Cost-effective, light-based monitoring of health of power lines


Researchers at IIT Madras have demonstrated that by using Raman thermometry on fibre optic cables, they can achieve monitoring of power transmission cables. Interestingly, they achieve this by using the optical fibres that are already embedded in the power cables for establishing optical communication. The work is part of a larger ongoing project on distributed fibre sensors and has been published recently in IEEE Sensors Journal.

Serendipity

The seeds of the idea were sown about ten years back when Balaji Srinivasan of the Department of Electrical Engineering at IIT Madras was approached by a company that planned to implement overhead power lines across the country. The company had an intriguing request. They wanted Prof. Srinivasan to certify that the glass fibre they were planning to include for communication purposes along with their power cables was indeed an optical fibre. Such optical fibres are traditionally incorporated in cables and buried underground. This could cost up to 80% of the total expense in setting up the communication system. The company had figured that they would save this cost by intertwining a hollow tube with the strands carrying the power lines, and in this hollow tube, they would incorporate the optical fibres – about 48-96 in number – in a hollow tube intertwined with power lines and thereby save the cost of digging tunnels to accommodate them.

It was during this certification process that Prof. Srinivasan got the idea that one or two of the unused fibres could be used – owing to their proximity to the power cables – to keep tabs on the health of the power cables. This is based on the principle that any current flowing through a conductor would cause a temperature rise due to the Joule heating effect.

Raman effect

India’s first and so far only Nobel laureate in physics, C.V. Raman, won the prize for his discovery of Raman effect. This consisted of experimental observations on scattering of light. In the Raman effect, when light is scattered off an object, say a molecule, two bands are observed, with higher and lower frequency than the original light, called the Stokes and anti-Stokes bands, respectively. By studying the relative intensity of the two bands, it is possible to estimate the temperature of the object that scattered the light.

“The anti-Stokes component of Raman scattering is strongly dependent on the temperature that the material is subjected to. Thus, by measuring the intensity of the anti-Stokes scattered light we can estimate the temperature. This is Raman thermometry,” says Prof. Srinivasan.

He explains that the temperature measurement is performed in not just one location, but in a distributed manner using an optical fibre.
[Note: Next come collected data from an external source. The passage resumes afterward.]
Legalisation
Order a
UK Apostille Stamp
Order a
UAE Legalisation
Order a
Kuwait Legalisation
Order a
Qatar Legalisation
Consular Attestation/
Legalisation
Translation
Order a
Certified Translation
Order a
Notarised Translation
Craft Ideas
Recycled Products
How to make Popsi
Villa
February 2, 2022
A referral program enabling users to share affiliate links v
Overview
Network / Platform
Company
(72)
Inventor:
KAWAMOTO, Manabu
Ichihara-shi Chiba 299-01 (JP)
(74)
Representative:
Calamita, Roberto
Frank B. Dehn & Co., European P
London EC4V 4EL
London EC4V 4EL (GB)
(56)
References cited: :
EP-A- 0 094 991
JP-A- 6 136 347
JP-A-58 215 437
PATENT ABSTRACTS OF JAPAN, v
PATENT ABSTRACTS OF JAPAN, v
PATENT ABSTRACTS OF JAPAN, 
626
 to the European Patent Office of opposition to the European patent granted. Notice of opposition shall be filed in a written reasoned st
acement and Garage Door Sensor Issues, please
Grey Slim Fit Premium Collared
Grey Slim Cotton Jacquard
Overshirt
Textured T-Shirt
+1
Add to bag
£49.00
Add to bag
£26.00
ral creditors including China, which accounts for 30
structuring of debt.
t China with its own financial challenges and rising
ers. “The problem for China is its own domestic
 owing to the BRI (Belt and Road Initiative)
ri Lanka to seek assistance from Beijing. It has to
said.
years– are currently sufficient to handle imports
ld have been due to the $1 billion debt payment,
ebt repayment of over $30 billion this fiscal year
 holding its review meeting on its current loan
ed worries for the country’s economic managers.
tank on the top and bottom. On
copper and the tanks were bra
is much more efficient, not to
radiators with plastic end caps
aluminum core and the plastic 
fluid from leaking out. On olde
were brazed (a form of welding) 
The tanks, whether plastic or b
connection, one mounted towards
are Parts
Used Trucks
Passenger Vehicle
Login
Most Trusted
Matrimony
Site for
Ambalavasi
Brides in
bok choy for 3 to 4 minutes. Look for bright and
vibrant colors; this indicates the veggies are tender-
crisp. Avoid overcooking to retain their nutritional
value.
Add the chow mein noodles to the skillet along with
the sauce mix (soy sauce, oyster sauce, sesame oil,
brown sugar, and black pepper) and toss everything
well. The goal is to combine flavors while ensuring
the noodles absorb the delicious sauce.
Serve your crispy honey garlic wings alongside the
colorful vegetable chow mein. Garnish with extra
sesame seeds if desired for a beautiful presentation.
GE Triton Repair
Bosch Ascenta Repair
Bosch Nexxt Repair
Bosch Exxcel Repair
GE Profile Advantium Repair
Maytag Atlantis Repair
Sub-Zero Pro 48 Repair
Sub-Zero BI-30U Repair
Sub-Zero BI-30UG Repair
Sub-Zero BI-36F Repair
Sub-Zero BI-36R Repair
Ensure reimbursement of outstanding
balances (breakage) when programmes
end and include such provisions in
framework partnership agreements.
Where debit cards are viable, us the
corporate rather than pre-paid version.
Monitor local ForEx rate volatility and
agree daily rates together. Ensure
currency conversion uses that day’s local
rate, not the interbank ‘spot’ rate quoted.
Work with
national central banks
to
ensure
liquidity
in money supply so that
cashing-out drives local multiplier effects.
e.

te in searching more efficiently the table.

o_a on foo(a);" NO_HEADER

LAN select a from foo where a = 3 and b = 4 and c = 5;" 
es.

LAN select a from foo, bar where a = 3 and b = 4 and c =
To achieve this, a pulse of light is launched into the optical fibre and the backscattered radiation is observed. “The time of flight of the backscattered radiation provides an estimate of the distance from which the light is backscattered,This constitutes a distributed measurement as the pulse propagates all along the length of fibre,” he says. This can go up to tens of kilometre. This technique is married to Raman thermometry to get the results for actual measurements over tens of kilometres.

Cost-effective solution

Alternative methods of measuring the temperature of power cables include using a thermal camera to manually monitor their length, which is cumbersome. The present method devised by the team is both economical and provides real-time information.

Optical fibre-embedded power cables are already available across the country, but none of them are presently used for power monitoring. “We are presently working with a leading Indian power transmission and distribution company for implementing this technology,” says Prof. Srinivasan.

The team is exploring machine learning techniques to identify hotspots along the length of the cable with high accuracy. “Preliminary results show that our novel deep learning approach is able to provide enhanced temperature measurement accuracy as well as better spatial resolution compared to conventional filtering-based post-processing techniques,” he says.